6 Security Strategies From a Top CyberCop

Phishing Scams

If you show up at Gordon Snow's home and need to check your email, don't expect to jump on his computer or Wi-Fi network. He'll want a scan of your computer first. And sharing his password with you? Forget about it.

Security is serious business for Snow who, until just recently, served as assistant director of the FBI's Cybercrime Division. And he wants you to take it seriously too.

"I really do believe that cybersecurity is the responsibility of every individual. You are only as strong as the weakest link," says Snow.
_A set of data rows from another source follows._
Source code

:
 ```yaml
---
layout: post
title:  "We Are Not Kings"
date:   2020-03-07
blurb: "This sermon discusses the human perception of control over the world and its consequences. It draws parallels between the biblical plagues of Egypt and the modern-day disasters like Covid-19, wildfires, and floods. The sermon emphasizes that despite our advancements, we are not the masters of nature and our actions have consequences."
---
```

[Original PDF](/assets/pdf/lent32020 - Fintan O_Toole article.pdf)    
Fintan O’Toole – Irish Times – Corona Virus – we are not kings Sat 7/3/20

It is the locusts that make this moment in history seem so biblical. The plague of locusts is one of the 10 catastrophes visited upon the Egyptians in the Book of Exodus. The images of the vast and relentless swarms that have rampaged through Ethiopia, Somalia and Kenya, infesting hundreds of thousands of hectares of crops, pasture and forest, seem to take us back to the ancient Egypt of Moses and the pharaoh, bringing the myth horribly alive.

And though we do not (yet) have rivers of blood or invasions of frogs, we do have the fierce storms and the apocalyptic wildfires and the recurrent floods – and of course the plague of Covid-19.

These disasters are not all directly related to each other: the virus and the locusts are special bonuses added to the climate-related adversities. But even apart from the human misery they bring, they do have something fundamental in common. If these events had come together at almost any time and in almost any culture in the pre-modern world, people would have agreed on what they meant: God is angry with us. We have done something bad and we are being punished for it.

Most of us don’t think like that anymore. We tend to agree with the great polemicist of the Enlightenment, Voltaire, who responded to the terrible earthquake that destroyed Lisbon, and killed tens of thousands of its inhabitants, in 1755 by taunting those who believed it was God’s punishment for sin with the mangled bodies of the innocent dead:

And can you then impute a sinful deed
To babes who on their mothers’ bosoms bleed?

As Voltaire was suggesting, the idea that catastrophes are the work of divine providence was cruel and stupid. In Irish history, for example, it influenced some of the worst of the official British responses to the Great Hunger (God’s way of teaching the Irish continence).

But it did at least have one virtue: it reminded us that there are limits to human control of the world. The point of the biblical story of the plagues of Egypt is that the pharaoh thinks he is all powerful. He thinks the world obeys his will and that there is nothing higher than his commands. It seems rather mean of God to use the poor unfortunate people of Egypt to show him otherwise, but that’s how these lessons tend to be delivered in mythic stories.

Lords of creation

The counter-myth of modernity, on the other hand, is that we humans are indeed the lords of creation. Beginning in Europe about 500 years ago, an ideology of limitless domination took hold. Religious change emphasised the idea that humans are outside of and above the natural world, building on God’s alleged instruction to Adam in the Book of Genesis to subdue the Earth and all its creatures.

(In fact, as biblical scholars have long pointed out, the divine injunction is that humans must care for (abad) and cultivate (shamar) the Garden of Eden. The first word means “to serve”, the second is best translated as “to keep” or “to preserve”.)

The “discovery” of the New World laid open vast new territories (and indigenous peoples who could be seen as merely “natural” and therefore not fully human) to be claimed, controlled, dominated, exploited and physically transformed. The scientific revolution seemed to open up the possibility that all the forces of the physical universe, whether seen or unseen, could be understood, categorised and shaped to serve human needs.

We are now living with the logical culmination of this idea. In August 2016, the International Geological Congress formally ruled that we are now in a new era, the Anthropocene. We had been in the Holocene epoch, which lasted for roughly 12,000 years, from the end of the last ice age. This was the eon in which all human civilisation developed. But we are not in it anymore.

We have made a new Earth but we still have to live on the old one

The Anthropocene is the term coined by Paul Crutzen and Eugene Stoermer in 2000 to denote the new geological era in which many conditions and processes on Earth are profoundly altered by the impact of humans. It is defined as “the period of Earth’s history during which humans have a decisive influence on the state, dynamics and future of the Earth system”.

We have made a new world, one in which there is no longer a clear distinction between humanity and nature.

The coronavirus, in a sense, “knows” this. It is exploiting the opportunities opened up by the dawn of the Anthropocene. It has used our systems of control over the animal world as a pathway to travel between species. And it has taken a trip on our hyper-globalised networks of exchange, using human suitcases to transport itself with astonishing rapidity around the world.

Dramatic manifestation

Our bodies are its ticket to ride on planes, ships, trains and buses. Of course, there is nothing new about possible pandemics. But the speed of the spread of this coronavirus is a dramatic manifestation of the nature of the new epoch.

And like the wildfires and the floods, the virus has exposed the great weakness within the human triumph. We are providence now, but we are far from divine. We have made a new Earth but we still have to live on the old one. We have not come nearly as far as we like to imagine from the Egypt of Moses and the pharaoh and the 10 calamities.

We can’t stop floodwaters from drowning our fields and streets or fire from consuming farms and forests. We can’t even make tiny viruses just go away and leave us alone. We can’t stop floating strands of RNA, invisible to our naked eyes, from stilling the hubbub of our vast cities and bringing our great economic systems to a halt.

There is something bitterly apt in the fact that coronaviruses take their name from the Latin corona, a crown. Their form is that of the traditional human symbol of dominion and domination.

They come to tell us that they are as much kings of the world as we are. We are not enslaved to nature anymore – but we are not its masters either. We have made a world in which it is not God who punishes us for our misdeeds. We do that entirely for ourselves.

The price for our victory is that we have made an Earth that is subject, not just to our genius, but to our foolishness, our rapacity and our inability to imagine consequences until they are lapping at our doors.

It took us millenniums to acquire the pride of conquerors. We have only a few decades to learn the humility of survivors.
Why Doing Your Part Matters

The Internet Crime Complaint Center, run by the FBI and other organizations, processed more than 300,000 complaints last year, 120,000 of which were forwarded to law-enforcement agencies. And Kaspersky, a cybersecurity firm, recently reported that the number of Web-based malicious software attacks topped 940 million in 2011 -- a 16 percent increase in just one year.

Snow shares six tips to help you guard against cybercrime:

  1. Create complicated passwords. Steer clear of obvious personal references that a stranger could find easily through following you on social networks. This means avoiding birth dates, anniversaries, names, and patterns of numbers or letters. Snow uses different passwords on different systems and changes them regularly.
  2. Keep your personal network personal. Snow prefers a hard line to a wireless network (though he does have one). He sets his wireless router so it doesn't display his network's name. In addition, his router only allows devices to access his wireless network if Snow has manually entered the gadget's Media Access Control address, which is essentially a serial number unique to every device.
  3. Purchase secure gadgets. "I don't use anything that connects to the Internet that I'm not sure has strong security," Snow says. That means researching the potential security flaws of any device he buys. He recommends a simple Google search for "security flaws" and the device name. That basic query often turns up a wealth of information on the weaknesses of a potential purchase.
  4. Download apps with care. Snow is wary of free apps and programs unless he knows who provided and developed them, and whether they were properly tested. "We don't have anti-virus for a lot of smartphones and personal electronic devices that are out there," he explains. "So you need to ensure that the systems you are on, the applications you load and the actions you take are done in the most thought-out way."
  5. Keep important information offline. If you have highly sensitive information, it should be stored on a device that is not connected to the Internet. This might seem difficult in an age of mobile banking and shopping, but remember: "If it's not [connected to the Internet] and you are compromised, then they really have nothing to take," Snow says.
  6. Be cautious using social media. The personal information consumers post to social networks is a cybercriminal's dream. These details can be used for a whole slew of illegal purposes, including figuring out answers to security questions for online accounts, tracking personal activities and even figuring out when people won't be home for an extended period of time.

Snow's Recommended Resources

Looks Too Good to Be True is a website that provides information about how to guard against Internet fraud.

The Safe Online Surfing Challenge is a resource for parents to help teach children to become savvy Web users.